The biggest takeaway here is uncovering your own inadvertent cues. For instance, if you have no idea that every time you nod, your thigh muscles tighten, you’ll never understand why your horse tightens during the nod and therefore jumps when the gates clang. And that never gets you out perfectly.
Try this
What if you’re already in the corner with a hot mess? Consider these tips:
• Move those hooves
Some horses get hotter the more you mess with them. But moving their feet from left to right and breaking loose their shoulders gets them more relaxed than backing in and holding pressure [Summers]. Walking some circles and knocking that horse off your hands and feet helps, so when you back into the corner he’s thinking more about you than those gates opening [Woolman].
Improving Light Feet with Logan Olson
• Take a deep breath
When the music’s getting louder and you’re nervous on the inside, take a deep breath and relax and pet your horse. Sometimes when you help calm your horse, it actually calms you, too, when all that money’s on the line [Summers]. Is your grip on the reins too tight? Are you holding your breath in the corner? Learn how to breathe, even if you have to stick your tongue on the roof of your mouth [Woolman].
WPRA World Champion Hope Thompson breaks down what taking a deep breath does for her and her horse. This applies to breakaway roping and team roping. Read here: The Breakaway Roper’s Last Breath
• Make a mental note for when you get home
Analyze video and common denominators. Ask yourself, “Do I have more than one horse doing this?” Horses listen to every move you make, so be cautious about what your body is signaling [Wade].
What Not to Do
Mistakes can be made when nerves are tense and a horse is hot, hot, hot. According to Clint Summers, Tyler Wade, Clay Logan, and Tee Woolman, whatever you do, do not:
• Get in a big hurry
Back in there and nod, but only as fast as it works out.

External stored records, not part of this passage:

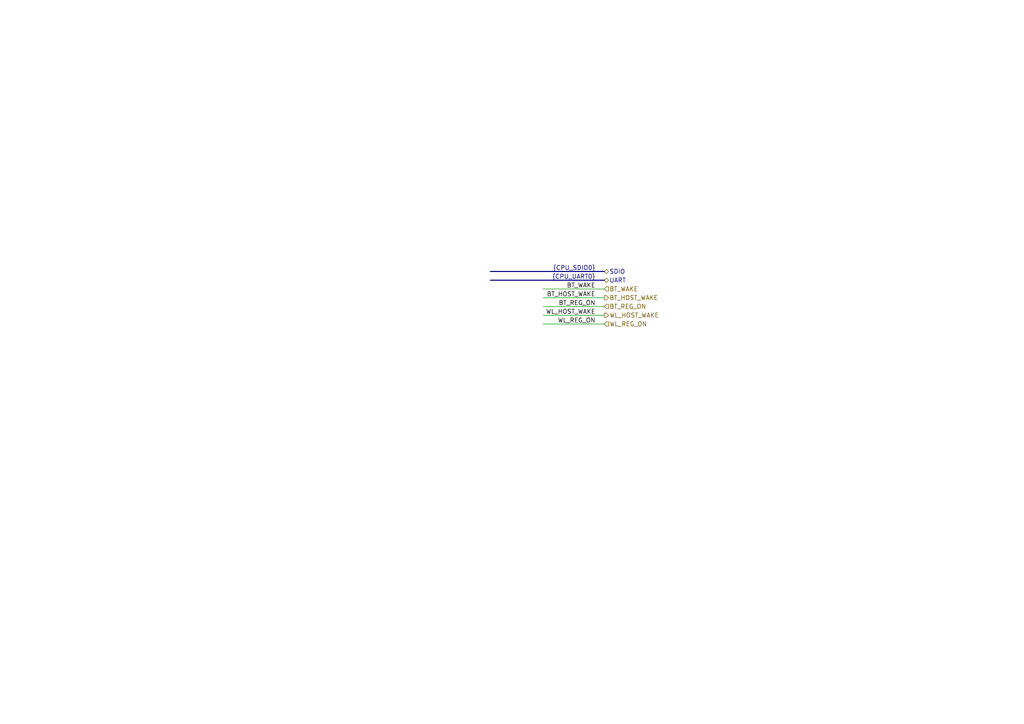
<source format=kicad_sch>
(kicad_sch
	(version 20250114)
	(generator "eeschema")
	(generator_version "9.0")
	(uuid "1786e39d-65a5-42d8-b522-5764ae04d20b")
	(paper "A4")
	(title_block
		(date "2026-01-14")
		(rev "1.0.0")
		(company "TickLab")
	)
	(lib_symbols)
	(wire
		(pts
			(xy 157.48 93.98) (xy 175.26 93.98)
		)
		(stroke
			(width 0)
			(type default)
		)
		(uuid "233c466c-225f-4bc2-8923-94e8c7d285b6")
	)
	(bus
		(pts
			(xy 142.24 81.28) (xy 175.26 81.28)
		)
		(stroke
			(width 0)
			(type default)
		)
		(uuid "2fb9f46c-98ff-403c-9b6f-3c2efb29d6ba")
	)
	(wire
		(pts
			(xy 157.48 88.9) (xy 175.26 88.9)
		)
		(stroke
			(width 0)
			(type default)
		)
		(uuid "960714c4-fa2d-49e4-a1d5-321affcdb73f")
	)
	(wire
		(pts
			(xy 157.48 86.36) (xy 175.26 86.36)
		)
		(stroke
			(width 0)
			(type default)
		)
		(uuid "9d02821d-6fd2-4cb3-ba84-c3992e744889")
	)
	(bus
		(pts
			(xy 142.24 78.74) (xy 175.26 78.74)
		)
		(stroke
			(width 0)
			(type default)
		)
		(uuid "bf57ba0e-7abc-41ac-97dc-20157e487049")
	)
	(wire
		(pts
			(xy 157.48 91.44) (xy 175.26 91.44)
		)
		(stroke
			(width 0)
			(type default)
		)
		(uuid "e4474ce8-408b-4f5d-90a7-62754e4e064f")
	)
	(wire
		(pts
			(xy 157.48 83.82) (xy 175.26 83.82)
		)
		(stroke
			(width 0)
			(type default)
		)
		(uuid "fc20af5e-736e-43ed-804c-558cb79e7d5d")
	)
	(label "{CPU_SDIO0}"
		(at 172.72 78.74 180)
		(effects
			(font
				(size 1.27 1.27)
			)
			(justify right bottom)
		)
		(uuid "43d93434-74ab-40cb-b84b-fe01c384b6c2")
	)
	(label "BT_REG_ON"
		(at 172.72 88.9 180)
		(effects
			(font
				(size 1.27 1.27)
			)
			(justify right bottom)
		)
		(uuid "4d970218-d141-4196-b341-2067c92b1994")
	)
	(label "WL_REG_ON"
		(at 172.72 93.98 180)
		(effects
			(font
				(size 1.27 1.27)
			)
			(justify right bottom)
		)
		(uuid "6961e108-16d9-4215-bc07-3294cd442242")
	)
	(label "BT_HOST_WAKE"
		(at 172.72 86.36 180)
		(effects
			(font
				(size 1.27 1.27)
			)
			(justify right bottom)
		)
		(uuid "9e2a2cf0-8ab8-4d24-bdf1-04cdae8739f4")
	)
	(label "{CPU_UART0}"
		(at 172.72 81.28 180)
		(effects
			(font
				(size 1.27 1.27)
			)
			(justify right bottom)
		)
		(uuid "b3b51e62-e90e-4850-a021-8f9580f34a8a")
	)
	(label "WL_HOST_WAKE"
		(at 172.72 91.44 180)
		(effects
			(font
				(size 1.27 1.27)
			)
			(justify right bottom)
		)
		(uuid "d473936f-8062-4c6f-ad90-f26044653464")
	)
	(label "BT_WAKE"
		(at 172.72 83.82 180)
		(effects
			(font
				(size 1.27 1.27)
			)
			(justify right bottom)
		)
		(uuid "f2f92eeb-36ea-4be4-b62e-3a93c4e4a1e4")
	)
	(hierarchical_label "BT_WAKE"
		(shape input)
		(at 175.26 83.82 0)
		(effects
			(font
				(size 1.27 1.27)
			)
			(justify left)
		)
		(uuid "50e21c67-ec39-495a-903e-53b65f4b678d")
	)
	(hierarchical_label "WL_REG_ON"
		(shape input)
		(at 175.26 93.98 0)
		(effects
			(font
				(size 1.27 1.27)
			)
			(justify left)
		)
		(uuid "5462f1cd-19e4-4566-922a-a16a2fdeaf63")
	)
	(hierarchical_label "UART"
		(shape bidirectional)
		(at 175.26 81.28 0)
		(effects
			(font
				(size 1.27 1.27)
			)
			(justify left)
		)
		(uuid "65f83c7c-bca6-4b82-bd6c-2c377f1dba4d")
	)
	(hierarchical_label "SDIO"
		(shape bidirectional)
		(at 175.26 78.74 0)
		(effects
			(font
				(size 1.27 1.27)
			)
			(justify left)
		)
		(uuid "a9e35f30-4d9d-4b4f-8985-a291dc6e5a37")
	)
	(hierarchical_label "BT_REG_ON"
		(shape input)
		(at 175.26 88.9 0)
		(effects
			(font
				(size 1.27 1.27)
			)
			(justify left)
		)
		(uuid "b35b69d2-7f8f-43ed-91cd-dbbfc30de603")
	)
	(hierarchical_label "BT_HOST_WAKE"
		(shape output)
		(at 175.26 86.36 0)
		(effects
			(font
				(size 1.27 1.27)
			)
			(justify left)
		)
		(uuid "d367129e-fd80-4f21-b0a2-4cc743117761")
	)
	(hierarchical_label "WL_HOST_WAKE"
		(shape output)
		(at 175.26 91.44 0)
		(effects
			(font
				(size 1.27 1.27)
			)
			(justify left)
		)
		(uuid "dadc69d3-a2f9-4f88-a70b-a60759221f3b")
	)
)

</source>
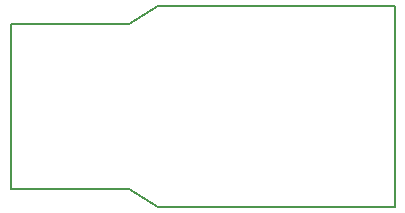
<source format=gm1>
G04 #@! TF.FileFunction,Profile,NP*
%FSLAX46Y46*%
G04 Gerber Fmt 4.6, Leading zero omitted, Abs format (unit mm)*
G04 Created by KiCad (PCBNEW 4.0.1-product) date Wed 24 Feb 2016 04:31:22 PM PST*
%MOMM*%
G01*
G04 APERTURE LIST*
%ADD10C,0.100000*%
%ADD11C,0.200000*%
G04 APERTURE END LIST*
D10*
D11*
X80000000Y-56000000D02*
X82500000Y-57500000D01*
X82500000Y-40500000D02*
X80000000Y-42000000D01*
X70000000Y-42000000D02*
X80000000Y-42000000D01*
X82500000Y-57500000D02*
X102500000Y-57500000D01*
X102500000Y-40500000D02*
X82500000Y-40500000D01*
X102500000Y-57500000D02*
X102500000Y-40500000D01*
X70000000Y-56000000D02*
X80000000Y-56000000D01*
X70000000Y-42000000D02*
X70000000Y-56000000D01*
M02*

</source>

• Overlook weird head movements or stances, even at jackpots
All that does is teach a horse to do something undesirable and makes it a habit.
• Worry about prancing or habits that don’t affect the horse listening in the corner
Punishing a horse for prancing just adds more pressure.
• Completely reset your horse if he wriggles out of the corner
Turning a horse away from the steer is usually a release point; instead just ride forward and backward.
• Get off
Instead, ride him through the madness. Don’t keep roping, but keep riding to give him time to think about it.
• Engage in battle
Just work through the ups and downs. Never turn it into a disaster.